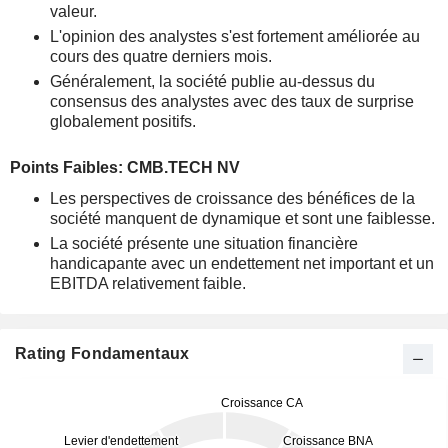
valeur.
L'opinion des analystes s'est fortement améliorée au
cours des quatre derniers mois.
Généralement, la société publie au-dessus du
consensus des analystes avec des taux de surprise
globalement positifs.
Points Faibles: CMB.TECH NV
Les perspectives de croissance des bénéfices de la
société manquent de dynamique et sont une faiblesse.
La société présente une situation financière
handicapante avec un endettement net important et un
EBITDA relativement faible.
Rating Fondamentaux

▶ [Exercise directions] Exactly reproduce the line containing "handicapante avec un" and all lines after it in the material, stopping only at the end.

▶ [Result]
handicapante avec un endettement net important et un
EBITDA relativement faible.
Rating Fondamentaux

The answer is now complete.